On autonomous and self-driving vehicles: “We announced that we will implement a fleet of autonomous 2015 Chevrolet Volts at the Warren Tech Center next year. Not only will this accelerate our autonomous technical learnings, but it will also have us learn from an ecosystem perspective. And this builds on top of our previous autonomous announcements with the launching of Super Cruise and V2V that will both be on Cadillacs next year 2017 models.”
Barra added that GM is working on two paths to a future of autonomous vehicles, one evolutionary the second revolutionary.
Evolutionary: “I mean there’s the path that we’re on where if you look at especially a Cadillac today, there’s tremendous technology around it that is on the road to full autonomous with all the safety features and all the warning and the ability to have forward collision braking, et cetera. When you look at Super Cruise and the V2V communication, those will both be on 2017 Cadillacs, but they’ll be in the marketplace next year.

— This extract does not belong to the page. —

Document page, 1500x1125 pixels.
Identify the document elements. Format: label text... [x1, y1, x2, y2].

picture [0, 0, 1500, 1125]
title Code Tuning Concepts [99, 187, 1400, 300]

Revolutionary: “And then we have also announced a strong partnership and the work we continue to do with Mobileye. We were their first customer. We’re their largest customer. We continue to work closely with them. And we’re also exploring some other opportunities.”
On GM’s past penchant to over-promise and under-deliver: “We are working extremely hard to make sure we deliver on what we say we’re going to do. As we move forward, we intend to execute our plan with discipline, and that includes the capital allocation framework. And we are confident that we will drive profitable growth, strong returns on invested capital, and shareholder value.”